Maybe he could start by scheduling just one little hearing, in which the authors of the Science journal article that found mountaintop removal’s environmental effects to be “pervasive and irreversible” could come in and testify about their findings … Congressman Rahall could even invite the coal industry to bring its own experts, and press them to explain what data or research they have to show that study is wrong.

Those guys from Massey with the “Nick Joe is Anti-Coal” signs aren’t voting for Congressman Rahall anyway … so what does he have to lose?

A few years back, Rahall held a committee hearing to mark the 30th anniversary of SMCRA (see previous links here and here). During that hearing, Joe Lovett of the Appalachian Center for the Economy and the Environment, told Rahall and his committee:

The coal-rich mountains of Central Appalachia are home to generations-old communities, and contain beautiful hollows through which thousands of miles of pristine and ecologically rich mountain streams flow. Mountaintop removal has already transformed huge expanses of one of the oldest mountain ranges in the world into a moonscape of barren plateaus and rubble.
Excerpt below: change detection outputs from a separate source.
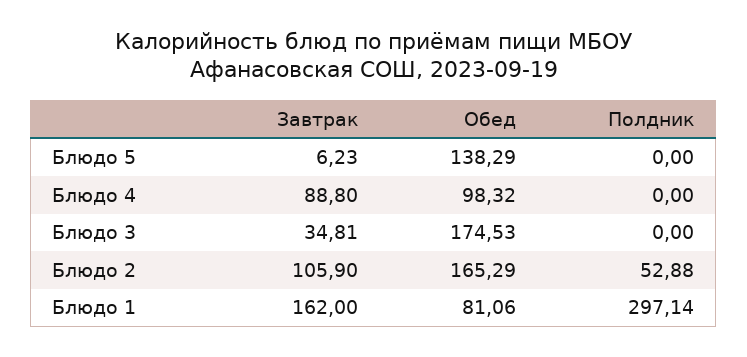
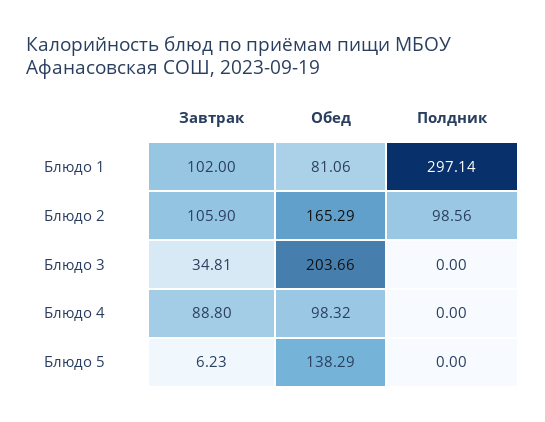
  {
    "Завтрак": {
      "Блюдо 5": 6.23,
      "Блюдо 4": 88.8,
      "Блюдо 3": 34.81,
      "Блюдо 2": 105.9,
-     "Блюдо 1": 162
+     "Блюдо 1": 102
    },
    "Обед": {
      "Блюдо 5": 138.29,
      "Блюдо 4": 98.32,
-     "Блюдо 3": 174.53,
+     "Блюдо 3": 203.66,
      "Блюдо 2": 165.29,
      "Блюдо 1": 81.06
    },
    "Полдник": {
      "Блюдо 5": 0,
      "Блюдо 4": 0,
      "Блюдо 3": 0,
-     "Блюдо 2": 52.88,
+     "Блюдо 2": 98.56,
      "Блюдо 1": 297.14
    }
  }

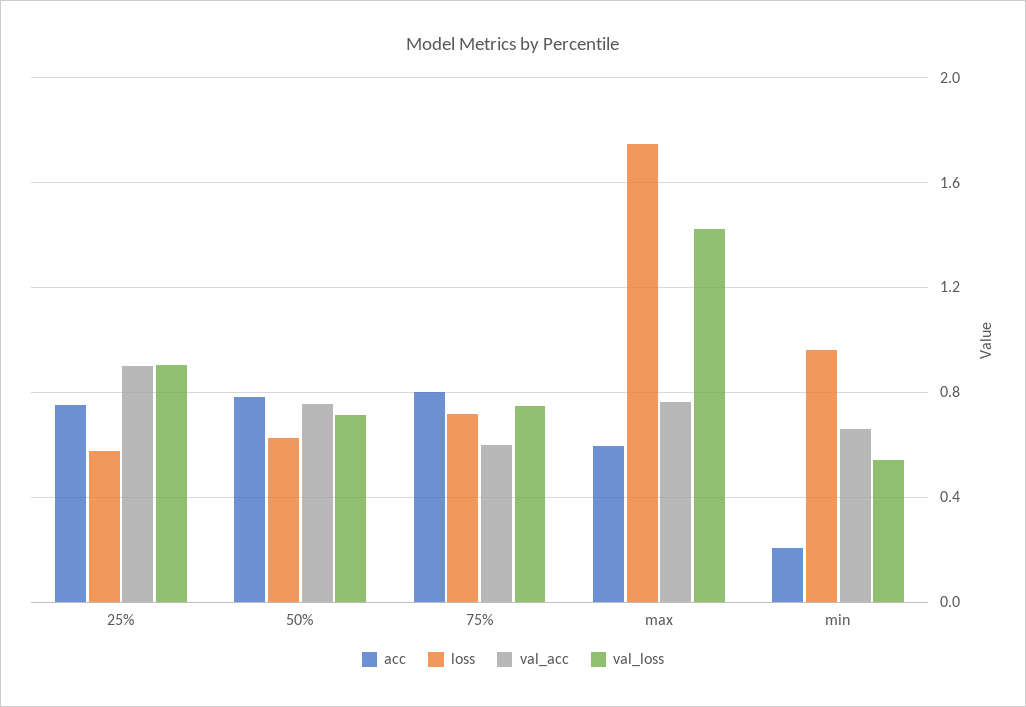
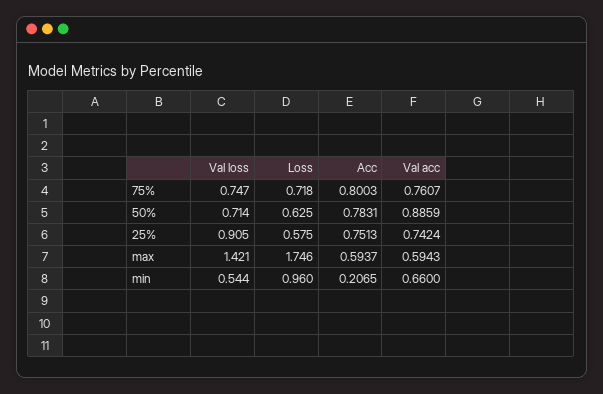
  {
    "acc": {
      "25%": 0.7513,
      "50%": 0.7831,
      "75%": 0.8003,
      "max": 0.5937,
      "min": 0.2065
    },
    "loss": {
      "25%": 0.575,
      "50%": 0.625,
      "75%": 0.718,
      "max": 1.746,
      "min": 0.96
    },
    "val_acc": {
-     "25%": 0.9,
+     "25%": 0.7424,
-     "50%": 0.75,
+     "50%": 0.8859,
-     "75%": 0.6,
+     "75%": 0.7607,
-     "max": 0.75,
+     "max": 0.5943,
      "min": 0.66
    },
    "val_loss": {
      "25%": 0.905,
      "50%": 0.714,
      "75%": 0.747,
      "max": 1.421,
      "min": 0.544
    }
  }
Future generations will not forgive us for what we are now doing to the Appalachian mountains.

Rahall responded:

All right. Mr. Lovett,  everybody we have heard from so far today  seem to be the most negative of everybody. I mean, you state our future generations will not forgive us. You know, I take that as an affront. I go to bed at night and sleep soundly, and I think I am doing all I can to protect our environment and provide for jobs. But there is an insinuation there that I am not.

Sen. Byrd has urged other public officials to be “honest brokers” about the looming issues facing the coal industry, and made it clear that he will represent the interests of all of his constituents, not just the vocal and strident supporters of mountaintop removal.

Environmentalists and coalfield residents have a right to wonder when Nick Rahall is going to start following Sen. Byrd’s advice.